[INFORMATION GIVEN]
►
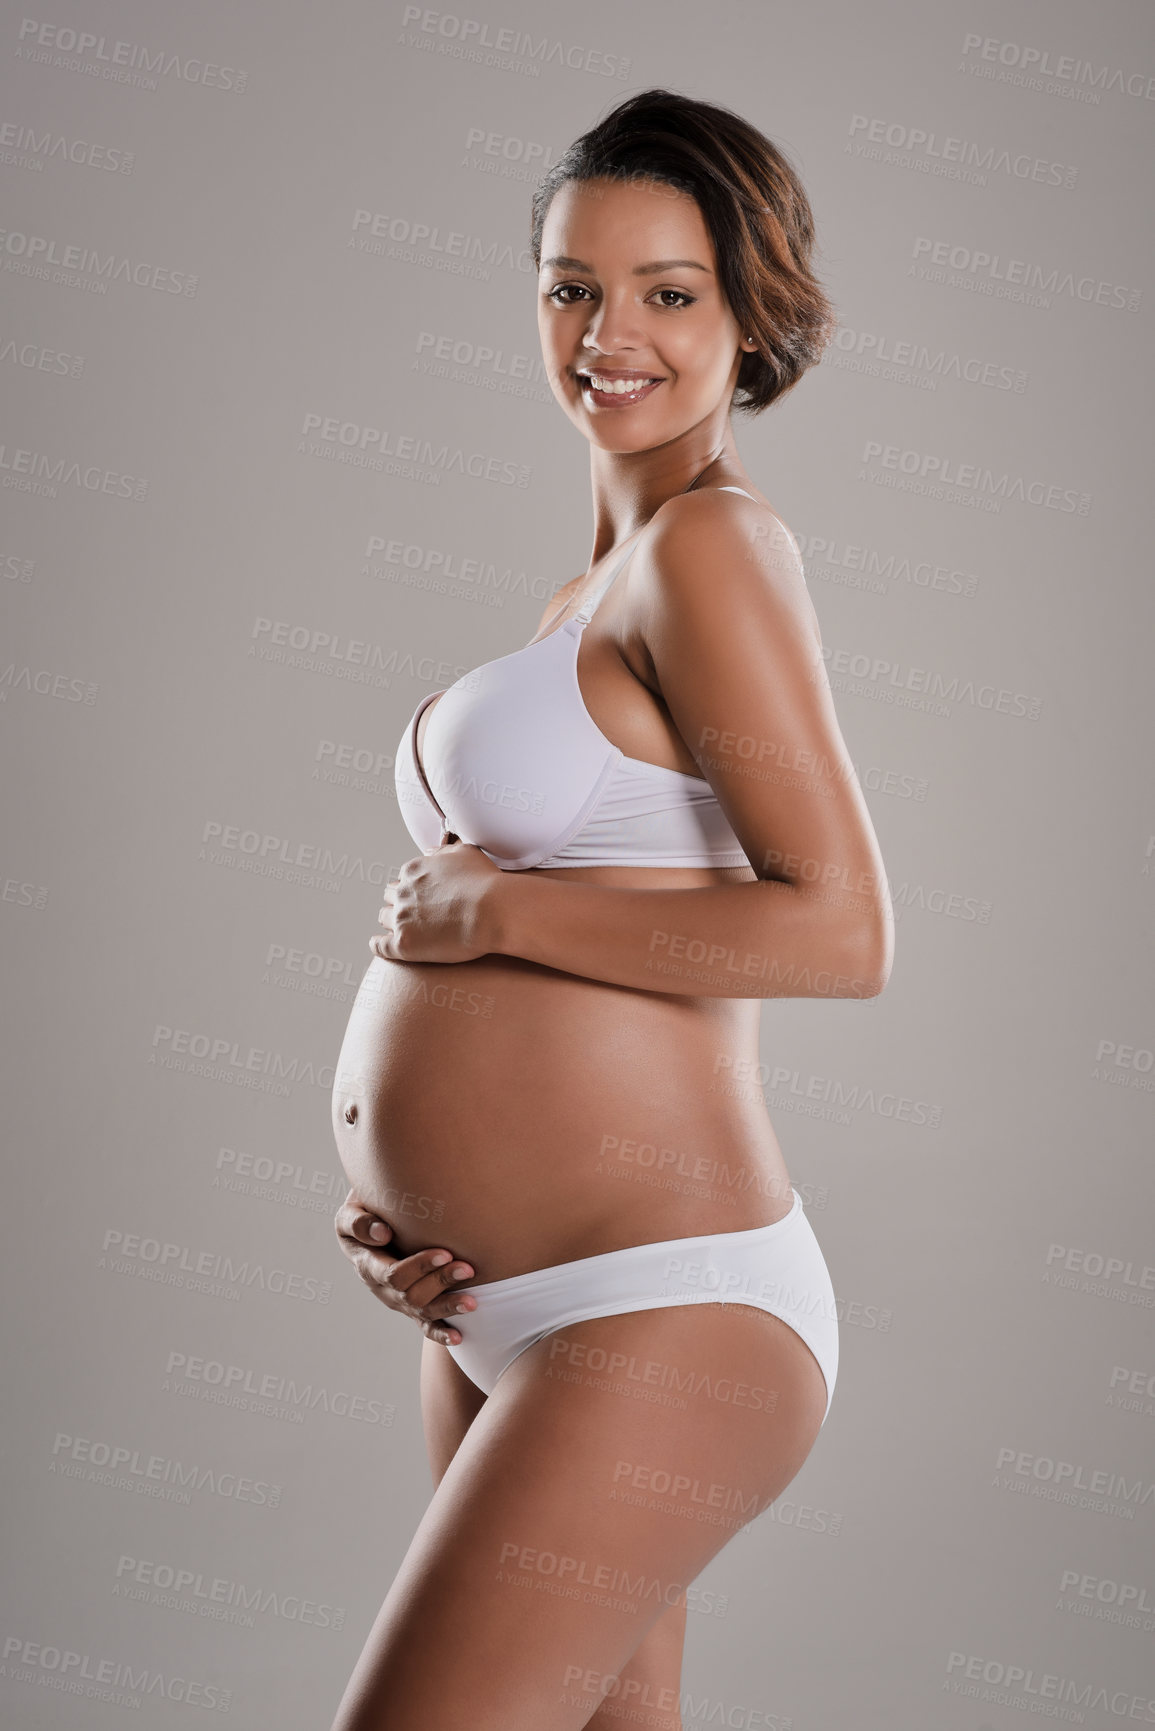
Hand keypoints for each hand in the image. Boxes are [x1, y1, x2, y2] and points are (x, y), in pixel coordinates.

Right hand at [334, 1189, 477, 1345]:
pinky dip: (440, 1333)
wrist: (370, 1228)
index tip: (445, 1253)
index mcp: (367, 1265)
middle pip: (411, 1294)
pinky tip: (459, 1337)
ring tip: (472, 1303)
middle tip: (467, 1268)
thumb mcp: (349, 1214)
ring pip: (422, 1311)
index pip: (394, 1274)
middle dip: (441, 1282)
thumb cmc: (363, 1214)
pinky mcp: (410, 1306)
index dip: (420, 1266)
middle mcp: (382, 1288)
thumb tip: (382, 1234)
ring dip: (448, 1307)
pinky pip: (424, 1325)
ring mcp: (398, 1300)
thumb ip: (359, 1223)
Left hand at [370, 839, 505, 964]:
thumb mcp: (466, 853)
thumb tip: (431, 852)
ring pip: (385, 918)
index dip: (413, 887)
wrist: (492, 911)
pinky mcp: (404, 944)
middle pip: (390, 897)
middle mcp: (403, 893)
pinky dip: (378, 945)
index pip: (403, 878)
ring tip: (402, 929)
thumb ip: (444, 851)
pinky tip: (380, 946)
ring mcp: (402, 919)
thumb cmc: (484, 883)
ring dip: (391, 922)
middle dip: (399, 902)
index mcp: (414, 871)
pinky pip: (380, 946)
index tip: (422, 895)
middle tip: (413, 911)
◄
Reproduce the lines above, beginning at the line with "wrist: (492, 911)" and stopping after the line with "index tip: (422, 895)", exactly as they are.

wrist: (492, 911)
pinky mcp: (404, 944)
middle pip: (390, 897)
middle mcp: (403, 893)
pinky dip: (378, 945)
index pip: (403, 878)
ring tip: (402, 929)
thumb ip: (444, 851)
pinky tip: (380, 946)
ring mcp: (402, 919)
thumb cmc: (484, 883)
ring dip: (391, 922)
middle dip: (399, 902)
index mcp: (414, 871)
pinky pip: (380, 946)
index tip: (422, 895)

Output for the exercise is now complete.